The gpu has a cache on it. So does the cpu. Blow the cache and performance is gone anyway. So uniform memory access is really annoying to implement, really convenient for developers, non-issue performance-wise.
> So uniform memory access is really annoying to implement,
Is it really, though? It seems like almost every SoC small enough to be implemented as a single piece of monolithic silicon has gone the route of unified memory shared by the CPU and GPU.
NVIDIA's GH200 and GB200 are NUMA, but they put the CPU and GPU in separate packages and re-use the GPU silicon for GPU-only products. Among solutions that actually put the CPU and GPU chiplets in the same package, I think everyone has gone with a unified memory approach.
Indeed, much like the pending AMD Strix Halo and already chipping AMD MI300A.
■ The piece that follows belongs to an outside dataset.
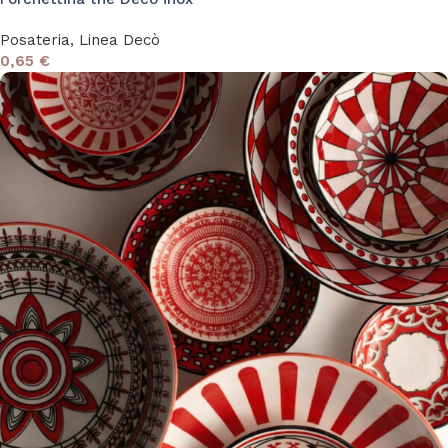
Posateria
,
Linea Decò
0,65
€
Much like dual socket servers, where each socket can address all memory, these new servers have two memory systems, one optimized for CPU and another optimized for GPU. Seems like a good idea to me, why serial/deserialize complex data structures between the CPU and GPU, which are then bulk transfered, and then checked for completion. With NUMA you can pass a pointer, caches help, everything is coherent, and it "just works". No more failures when you don't have enough memory for textures or a LLM, it would just gracefully page to the CPUs memory.